- **PROVIDED TEXT**
80-90% of people's thinking is repetitive and harmful! In this blog America's Mindset Mechanic writes about how to fix your life with a mindset tune-up. Mindset means everything. A happy life is won on the battlefield of the mind. The way we think creates the results we get. Together let's get great results!
Saturday, August 28, 2010
How a Relationship Made a Quantum-Leap When I Dared to Suck
Jackie has been my bonus daughter (stepdaughter) for over 12 years. I love her so much, yet she may not know how much because we are a bit guarded with each other. For the last 12 months, Jackie has participated in the Practical Nursing program at her local college. About a month before her graduation, she asked me to play the piano for her graduation ceremony. Jackie told me how much it would mean to her if I were part of such an important event in her life. I would only need to play Pomp and Circumstance and some background music during a portion of the ceremony. And, she thought the piano would be in the back of the auditorium.

Collected data:

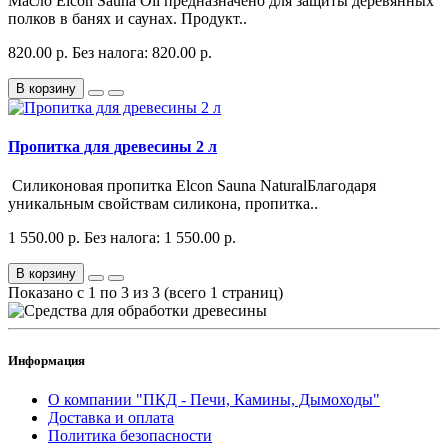
Масло Elcon Sauna Oil предназначено для защиты деревянных
полков в банях и саунах. Продукт..
820.00 р.
Без налога: 820.00 р.
В корзину
Пропитка для древесины 2 л
Силиконовая пропитка Elcon Sauna NaturalБлагодаря
уникальным свойствам силикона, пропитка..
1 550.00 р.
Без налога: 1 550.00 р.
В корзину
Показано с 1 по 3 из 3 (всего 1 страниц)
Информация
О компании "ПКД - Печи, Камины, Дымоходы"
Доставка и оплата
Политика безопасности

- **PROBLEM SET**
a. Answer these questions using the blog post:
(i) What share of people's thinking does it call repetitive and harmful?
(ii) For how long has Jackie been the writer's bonus daughter?
(iii) Which piece was the writer asked to play at the graduation ceremony?
b. In the blog post, shorten the paragraph that begins "Jackie has been my bonus daughter" and keep its main facts.
c. Duplicate the part of the blog post starting at "80-90% of people's" and ending at "get great results!".

- **ANSWERS FOR EACH ITEM**
a.
(i) 80-90%
(ii) Over 12 years
(iii) Pomp and Circumstance

b. Jackie has been my bonus daughter (stepdaughter) for over 12 years. I love her deeply, though she may not know it because we are a bit guarded with each other. After 12 months in the Practical Nursing program at her local college, she asked me, about a month before graduation, to play the piano at her ceremony. She said it would mean a lot to her. I would only need to play Pomp and Circumstance and some background music, and she thought the piano would be at the back of the auditorium.

c.
80-90% of people's thinking is repetitive and harmful! In this blog America's Mindset Mechanic writes about how to fix your life with a mindset tune-up. Mindset means everything. A happy life is won on the battlefield of the mind. The way we think creates the results we get. Together let's get great results!